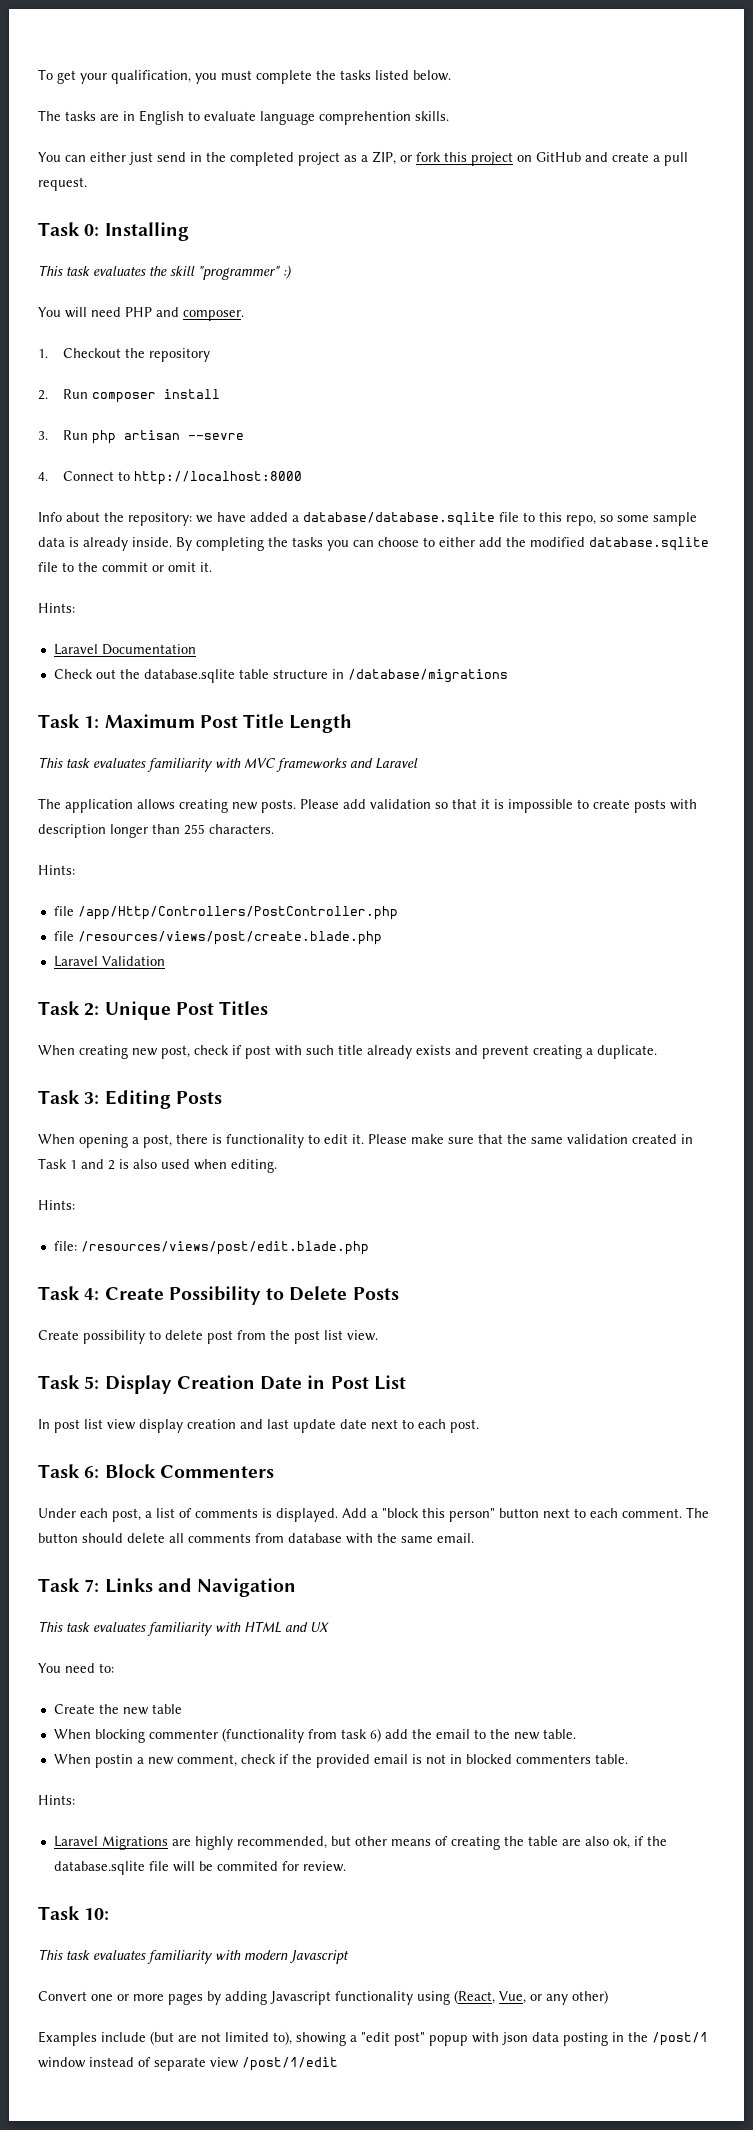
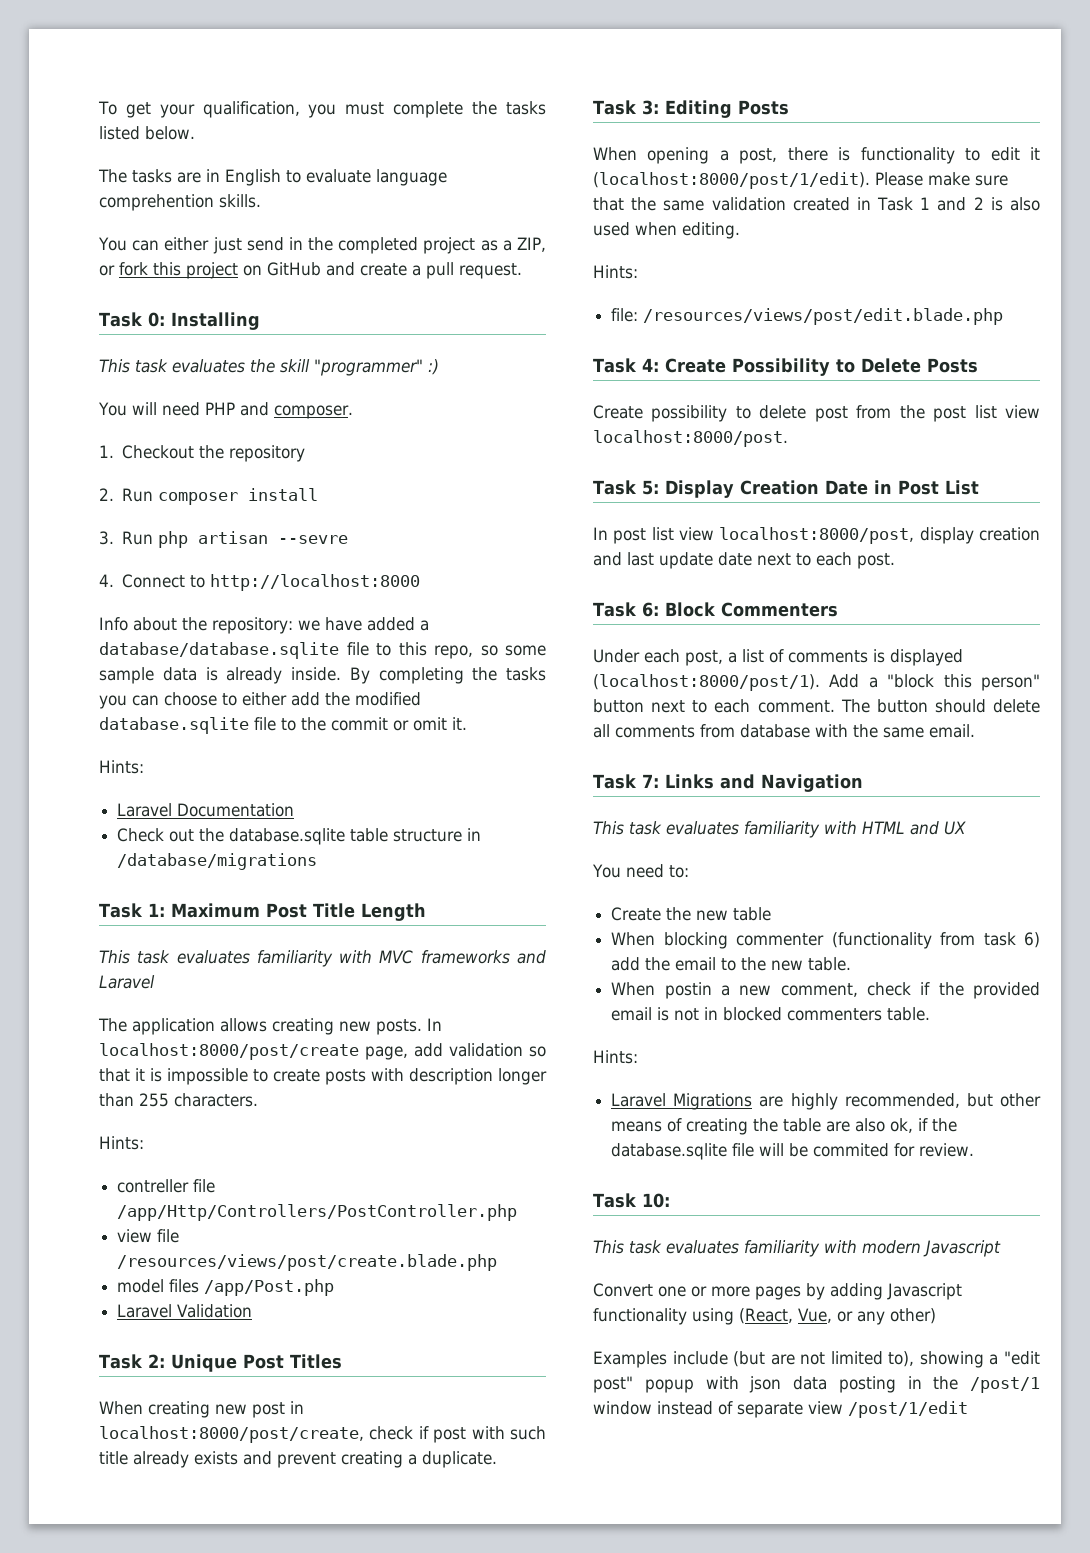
[300,799,339,809] Please -> [427,1018,442,1031] [99,1043,408,1060] In localhost:8000/post/create page,
(75, 870) none -> [117,1179,190,1193] contreller
(398, 913) none -> [117,1229,153,1243] view
(382, 938) none -> [117,1279,335,1296] // model files /app/Post.php
[161,1045,190,1059] post, -> [252,1401,304,1418] [99,1426,364,1443] post in localhost:8000/post/create,
[352,1134,364,1144] it. -> [1030,147,1040,160] [593,172,870,189] it (localhost:8000/post/1/edit).
[347,1330,378,1341] view. -> [1005,405,1040,419] [593,430,788,447] view localhost:8000/post.
(136, 1424) none -> [719,527,915,544] localhost:8000/post,
[276,1508,338,1522] displayed. -> [890,649,963,666] [593,674,820,691] displayed (localhost:8000/post/1).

======

## Required action
Give the entries above again word for word, without the pictures.

## Exercise response
[300,799,339,809] Please -> [427,1018,442,1031] [99,1043,408,1060] In localhost:8000/post/create page,
(75, 870) none -> [117,1179,190,1193] contreller
(398, 913) none -> [117,1229,153,1243] view
(382, 938) none -> [117,1279,335,1296] // model files /app/Post.php
[161,1045,190,1059] post, -> [252,1401,304,1418] [99,1426,364,1443] post in localhost:8000/post/create,
[352,1134,364,1144] it. -> [1030,147,1040,160] [593,172,870,189] it (localhost:8000/post/1/edit).
[347,1330,378,1341] view. -> [1005,405,1040,419] [593,430,788,447] view localhost:8000/post.
(136, 1424) none -> [719,527,915,544] localhost:8000/post,
[276,1508,338,1522] displayed. -> [890,649,963,666] [593,674,820,691] displayed (localhost:8000/post/1).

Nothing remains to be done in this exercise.